■ Recorded information
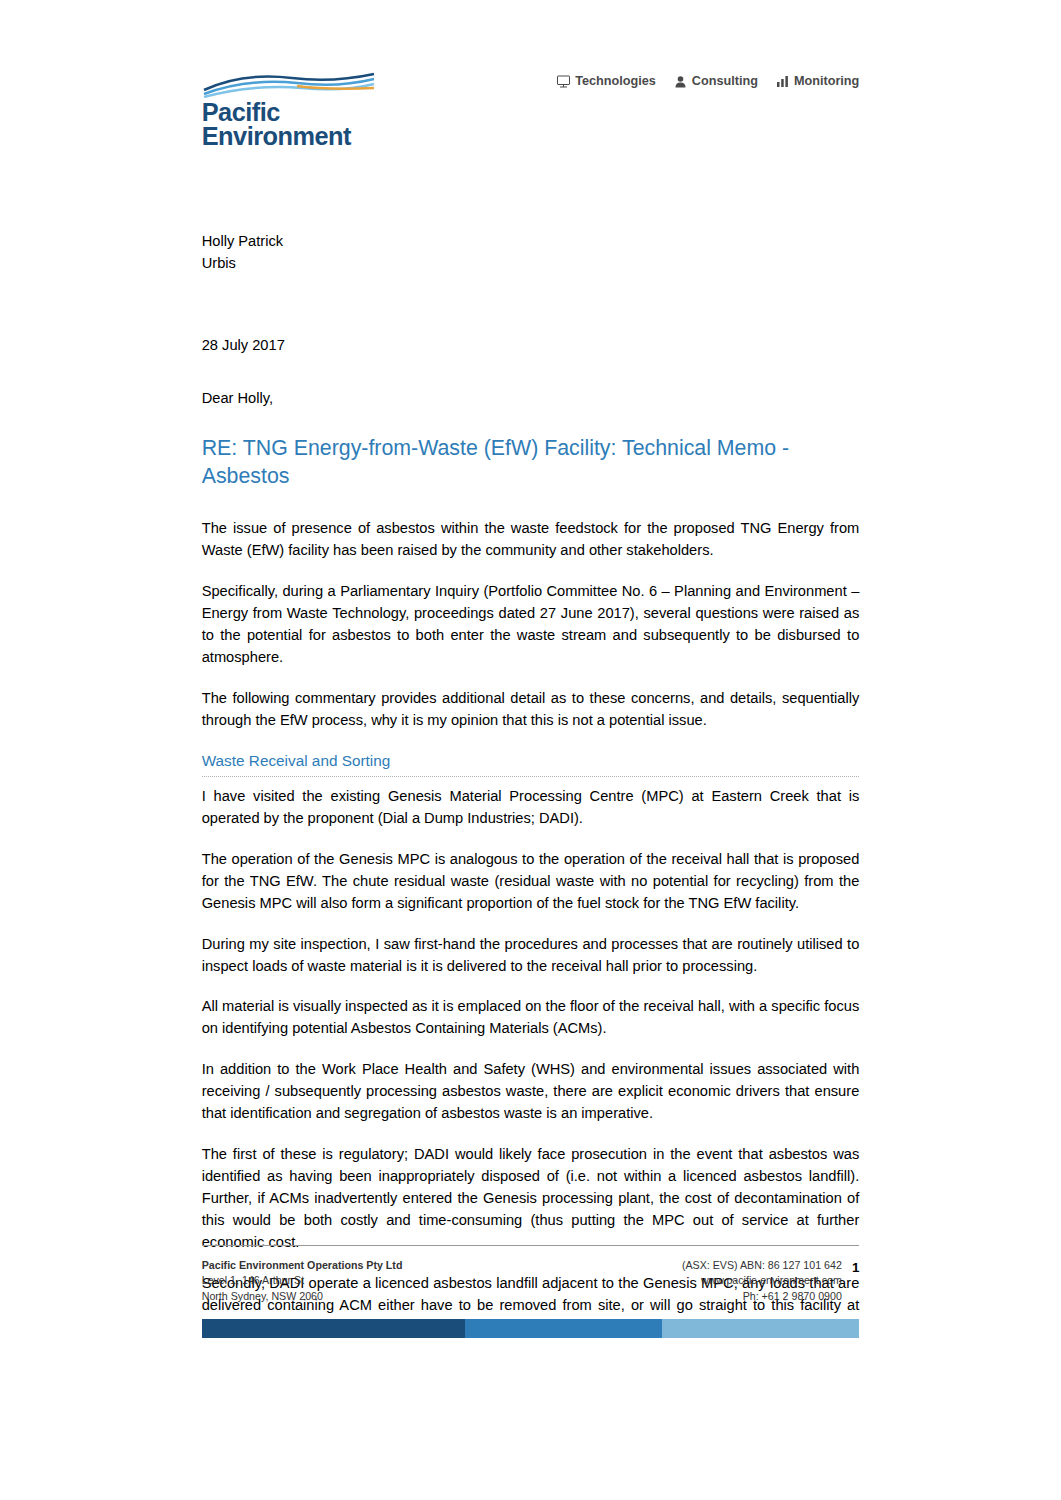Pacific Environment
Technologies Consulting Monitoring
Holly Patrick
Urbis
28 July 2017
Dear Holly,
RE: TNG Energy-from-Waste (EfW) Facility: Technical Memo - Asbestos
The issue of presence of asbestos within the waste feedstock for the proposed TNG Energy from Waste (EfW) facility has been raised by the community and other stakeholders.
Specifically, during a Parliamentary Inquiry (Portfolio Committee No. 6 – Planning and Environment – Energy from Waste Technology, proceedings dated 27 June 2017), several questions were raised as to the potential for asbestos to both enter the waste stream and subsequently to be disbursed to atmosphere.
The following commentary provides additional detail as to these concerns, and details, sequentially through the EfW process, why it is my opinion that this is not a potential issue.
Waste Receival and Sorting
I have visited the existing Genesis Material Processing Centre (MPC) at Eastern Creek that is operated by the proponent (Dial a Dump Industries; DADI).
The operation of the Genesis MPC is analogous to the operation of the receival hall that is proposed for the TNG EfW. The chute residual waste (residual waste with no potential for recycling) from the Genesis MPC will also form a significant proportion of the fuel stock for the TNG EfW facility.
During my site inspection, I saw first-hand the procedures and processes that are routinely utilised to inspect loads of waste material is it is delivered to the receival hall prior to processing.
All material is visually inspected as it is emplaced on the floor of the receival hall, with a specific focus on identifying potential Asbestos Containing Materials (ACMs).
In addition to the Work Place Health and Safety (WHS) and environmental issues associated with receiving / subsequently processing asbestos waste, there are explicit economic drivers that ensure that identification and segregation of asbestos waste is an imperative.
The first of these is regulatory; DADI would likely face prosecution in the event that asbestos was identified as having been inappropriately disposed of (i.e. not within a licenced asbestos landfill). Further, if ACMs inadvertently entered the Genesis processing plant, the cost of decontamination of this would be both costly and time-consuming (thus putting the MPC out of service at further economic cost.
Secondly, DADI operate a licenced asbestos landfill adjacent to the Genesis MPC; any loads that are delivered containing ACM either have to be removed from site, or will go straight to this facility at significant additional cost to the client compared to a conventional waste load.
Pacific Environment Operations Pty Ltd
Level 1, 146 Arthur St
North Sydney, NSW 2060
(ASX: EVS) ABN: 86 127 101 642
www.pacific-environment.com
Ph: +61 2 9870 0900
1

---

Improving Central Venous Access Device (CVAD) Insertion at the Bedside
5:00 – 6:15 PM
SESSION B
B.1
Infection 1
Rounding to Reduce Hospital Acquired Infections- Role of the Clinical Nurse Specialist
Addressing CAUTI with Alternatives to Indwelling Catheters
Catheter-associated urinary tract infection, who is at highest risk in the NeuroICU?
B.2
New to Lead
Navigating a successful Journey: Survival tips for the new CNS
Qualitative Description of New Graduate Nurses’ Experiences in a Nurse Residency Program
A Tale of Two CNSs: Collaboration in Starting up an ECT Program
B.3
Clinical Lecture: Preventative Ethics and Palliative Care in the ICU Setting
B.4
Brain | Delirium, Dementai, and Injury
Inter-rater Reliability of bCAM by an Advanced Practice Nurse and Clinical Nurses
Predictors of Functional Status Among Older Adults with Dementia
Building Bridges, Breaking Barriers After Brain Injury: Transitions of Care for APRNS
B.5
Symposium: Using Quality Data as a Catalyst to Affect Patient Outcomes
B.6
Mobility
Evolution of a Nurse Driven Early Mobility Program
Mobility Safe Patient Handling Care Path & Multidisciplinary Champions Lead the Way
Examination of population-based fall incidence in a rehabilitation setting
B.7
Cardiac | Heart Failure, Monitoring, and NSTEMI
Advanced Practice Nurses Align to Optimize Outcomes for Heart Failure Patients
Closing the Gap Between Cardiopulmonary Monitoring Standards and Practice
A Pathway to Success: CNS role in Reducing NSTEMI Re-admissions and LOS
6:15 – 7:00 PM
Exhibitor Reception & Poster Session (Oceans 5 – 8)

...

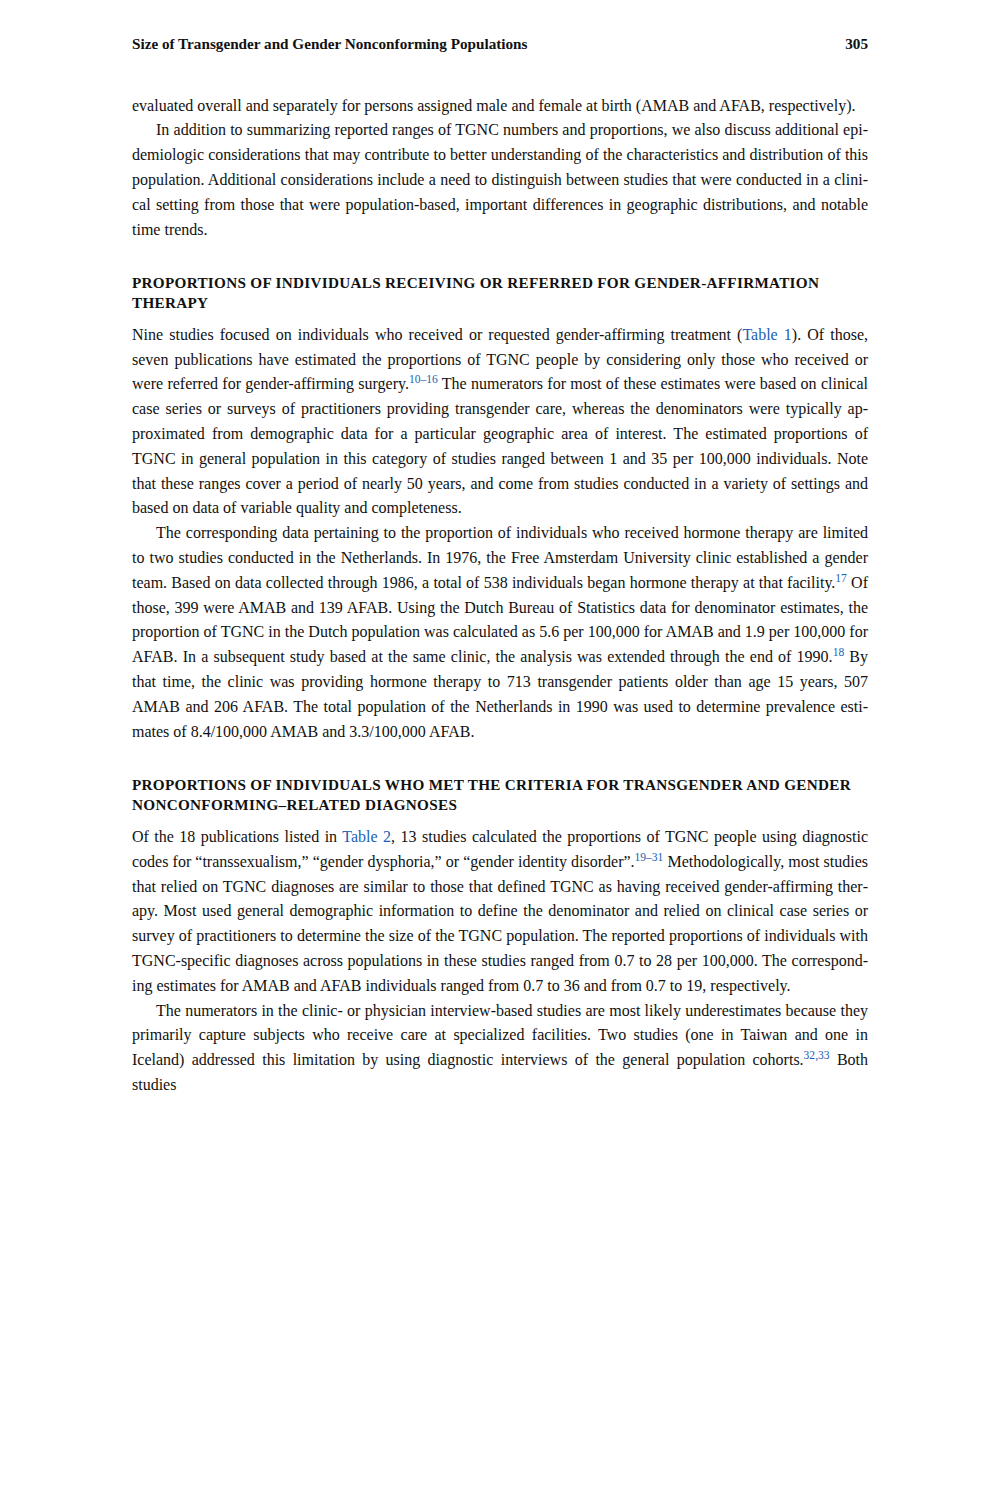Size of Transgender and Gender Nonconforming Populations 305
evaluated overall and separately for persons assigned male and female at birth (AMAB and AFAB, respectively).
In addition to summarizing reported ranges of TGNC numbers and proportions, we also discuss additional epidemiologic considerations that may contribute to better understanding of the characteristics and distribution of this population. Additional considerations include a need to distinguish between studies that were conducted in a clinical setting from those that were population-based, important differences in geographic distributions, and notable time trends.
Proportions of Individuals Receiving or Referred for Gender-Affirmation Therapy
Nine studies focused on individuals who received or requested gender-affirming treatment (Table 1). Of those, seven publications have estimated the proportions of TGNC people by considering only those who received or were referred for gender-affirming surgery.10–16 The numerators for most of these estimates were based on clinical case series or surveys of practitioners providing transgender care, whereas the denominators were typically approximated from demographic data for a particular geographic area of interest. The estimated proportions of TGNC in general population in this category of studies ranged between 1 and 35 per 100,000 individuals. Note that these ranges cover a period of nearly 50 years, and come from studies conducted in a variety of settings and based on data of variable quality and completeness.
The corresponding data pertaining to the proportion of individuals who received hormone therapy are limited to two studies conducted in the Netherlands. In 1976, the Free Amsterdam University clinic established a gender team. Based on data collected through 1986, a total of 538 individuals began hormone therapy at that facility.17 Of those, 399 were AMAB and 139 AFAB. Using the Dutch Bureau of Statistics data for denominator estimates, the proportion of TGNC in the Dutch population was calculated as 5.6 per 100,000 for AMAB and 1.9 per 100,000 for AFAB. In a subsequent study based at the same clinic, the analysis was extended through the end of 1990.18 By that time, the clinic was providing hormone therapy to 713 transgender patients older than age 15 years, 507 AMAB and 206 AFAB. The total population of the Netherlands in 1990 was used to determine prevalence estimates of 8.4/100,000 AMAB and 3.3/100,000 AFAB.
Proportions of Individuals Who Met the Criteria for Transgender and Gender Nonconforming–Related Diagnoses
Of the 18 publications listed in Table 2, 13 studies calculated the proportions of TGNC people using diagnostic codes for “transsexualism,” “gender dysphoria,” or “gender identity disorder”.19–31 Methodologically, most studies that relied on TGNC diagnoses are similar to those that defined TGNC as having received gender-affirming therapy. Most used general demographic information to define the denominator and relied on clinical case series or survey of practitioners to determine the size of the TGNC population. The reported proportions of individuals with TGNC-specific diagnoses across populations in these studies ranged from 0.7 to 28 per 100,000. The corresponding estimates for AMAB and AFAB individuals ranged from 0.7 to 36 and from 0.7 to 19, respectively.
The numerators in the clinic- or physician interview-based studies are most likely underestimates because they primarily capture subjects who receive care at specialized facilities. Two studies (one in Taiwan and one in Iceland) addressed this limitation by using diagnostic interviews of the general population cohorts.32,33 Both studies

■ What you have to do
Which lines in the records contain the word "associated"? Copy each one.

■ Written answer
In addition to the Work Place Health and Safety (WHS) and environmental issues associated with receiving / subsequently processing asbestos waste, there are explicit economic drivers that ensure that identification and segregation of asbestos waste is an imperative.
Catheter-associated urinary tract infection, who is at highest risk in the NeuroICU?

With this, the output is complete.